I. Am. A. Sugar. Addict.

There, I said it.  Feels good to get that off my chest.  Funny thing is, I wouldn't have said that before the 21 Day Fix.  But, now that I have done that and learned how to take care of myself, I am a sugar addict.  See, Halloween was the other day, right?  I did really well - bought candy the day of, candy I didn't like, so I wouldn't be tempted, then.................

The doorbell rang.  It was a neighbor explaining they would not be home for Halloween, so wanted to bring some candy by for our kids.  {That was nice.}  Of course, we don't let our kids eat a lot of sugar, food dyes, and they are intolerant to wheat and dairy, so being the good mama that I am, I inspected the candy and ate it before they could.  {Hooray for me!  Mom of the year, here, right?} Not so much.....


The next morning, I woke up with a stomach ache.  Duh.  Halloween came, the kids went trick or treating and agreed to trade their candy in for a new toy.  Hooray!  But, you know what that means?  I ate some of their candy.  After my stomach hurt that morning from candy the night before.  So, I ate well in the morning, drank my water, and went on my way....until lunch time.  I was hungry but decided to eat some more candy before lunch.  An appetizer, maybe?  Yah, not a great idea.  Know what happened later that day ? The screaming manic woman I used to be came back with a vengeance.  It was scary!  I was angry, having negative thoughts, being totally irrational and unpleasant.  Think I would have learned a lesson, right?

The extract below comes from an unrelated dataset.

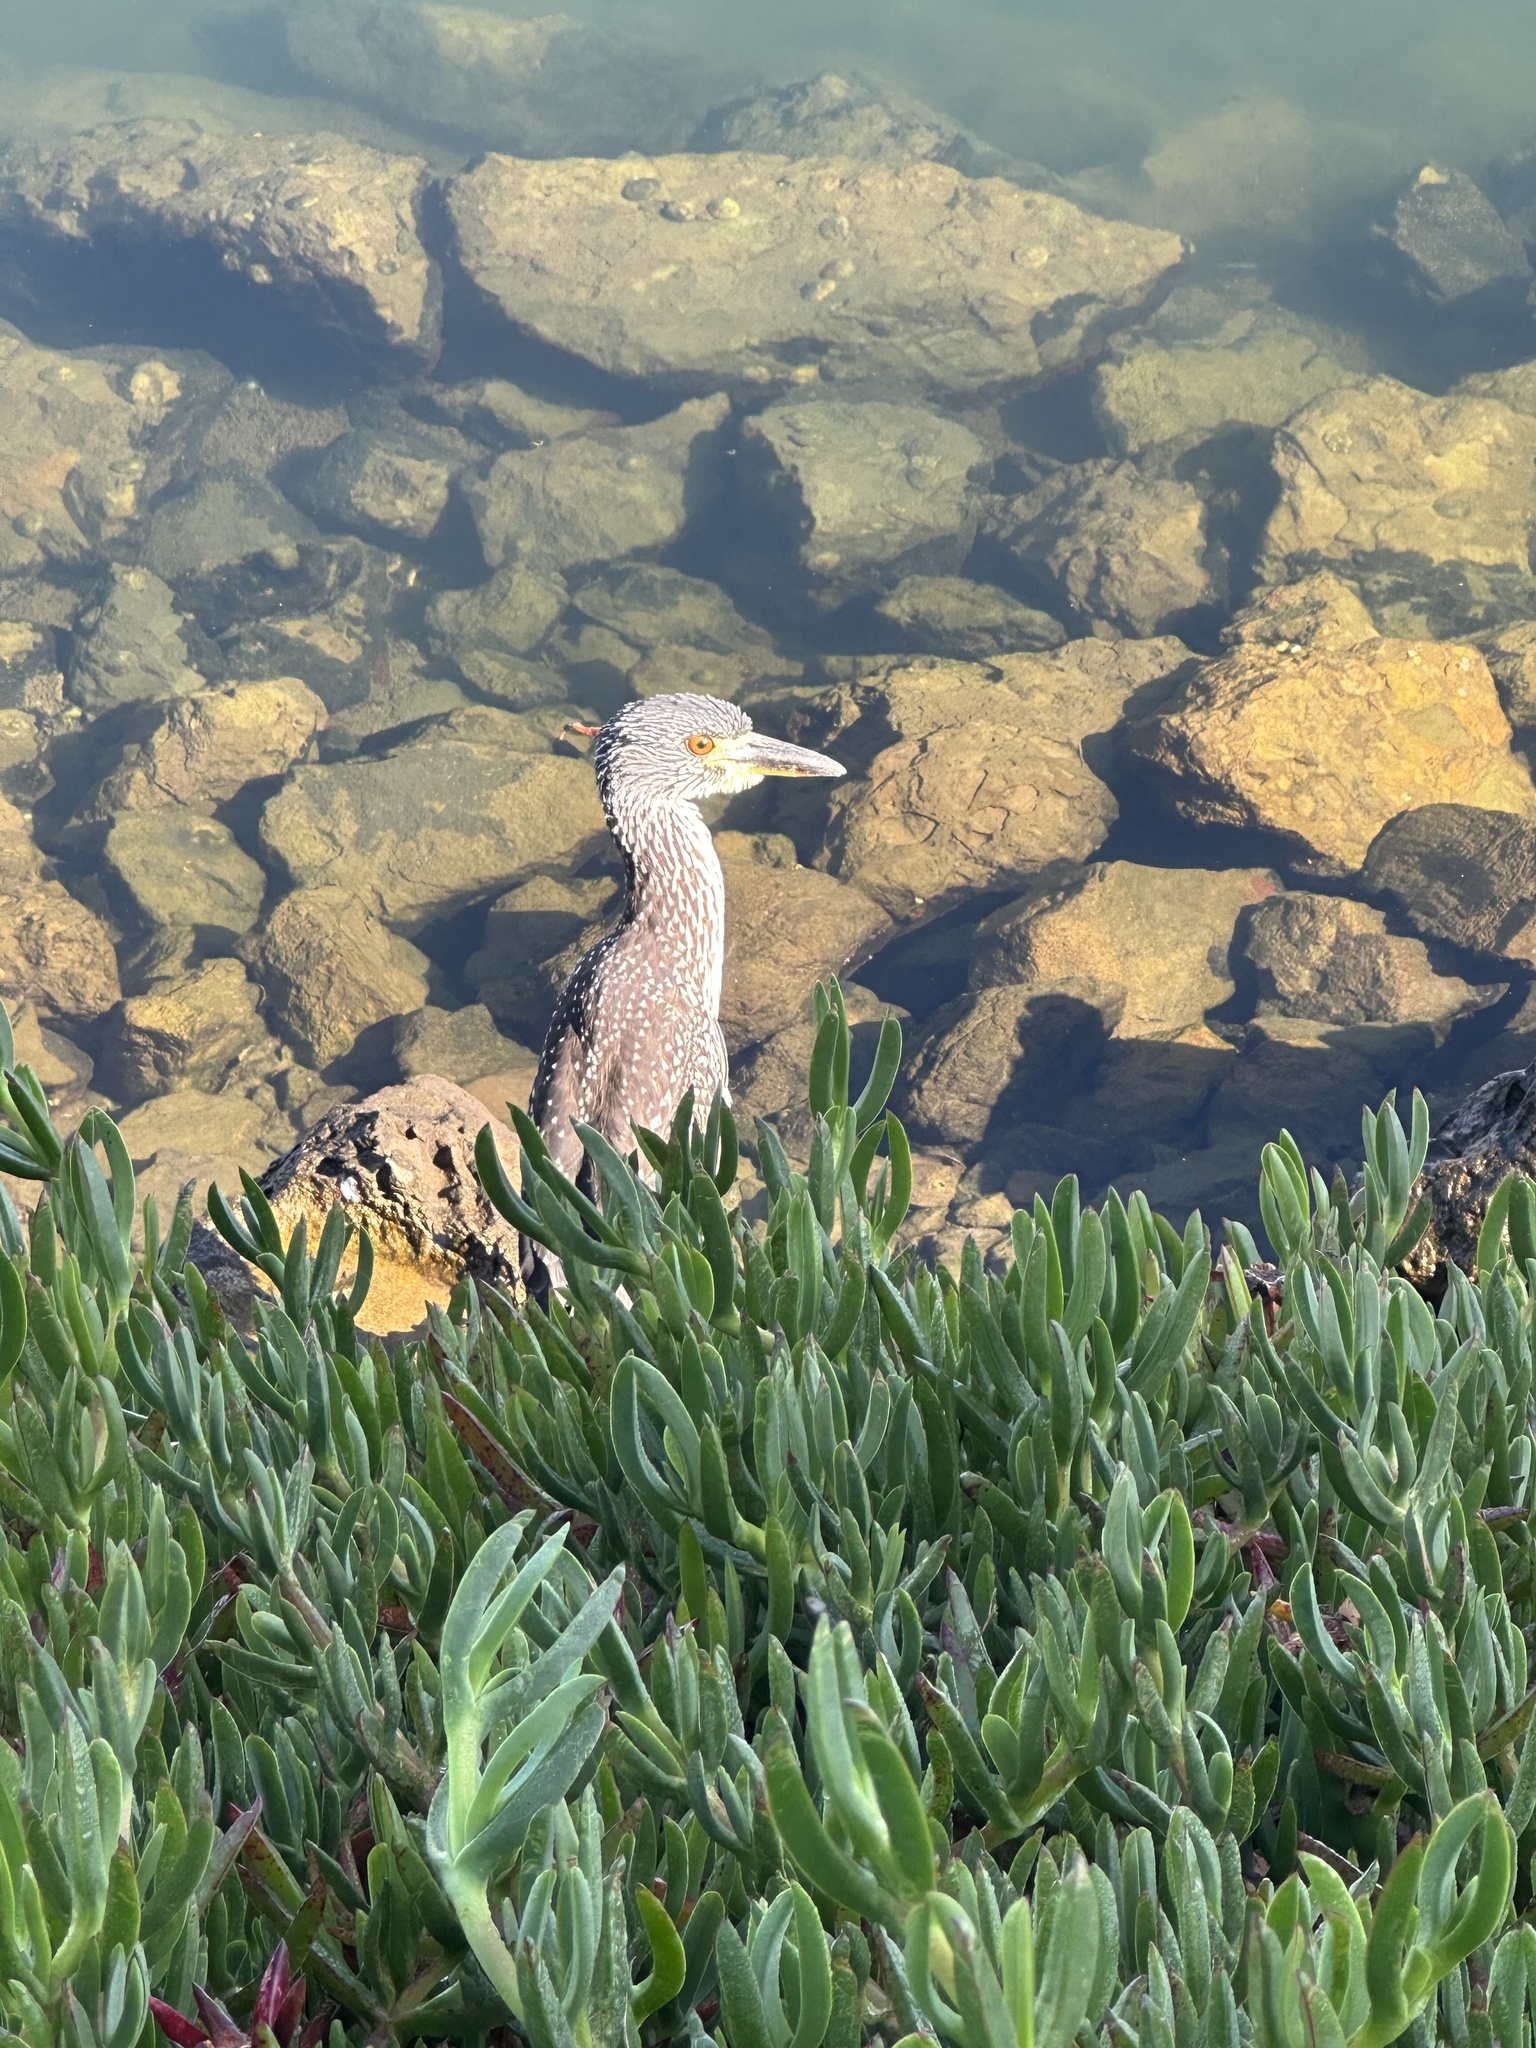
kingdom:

Not so much.  My husband, the great man he is, hid the candy that night.  {Yay for him!}  The problem is, I knew where he hid the candy!  So, I would sneak in and get a few pieces. At one point, he busted me {ouch!} and said "do you think it is worth it?"  "What do you mean," I reply.  "What it does to your mental well being," he said.  "Um, yah, sure is.  It's just one piece." 


So, what happened today?  More raging lunatic-ness.  Seriously, what is my deal?  Why can I not stay away from the candy?  I don't know.  It happened again tonight - I snuck into the candy stash and the words my husband said went through my head.  And, ya know what?  It didn't stop me.  That is when I realized I truly have a problem.  And, that is why I can't keep sugar/candy/junk in the house. Scary, friends.  It was scary that having a few pieces of candy could take me back to that place I used to be in before the 21 Day Fix.  Eek.  Anyone else relate to this?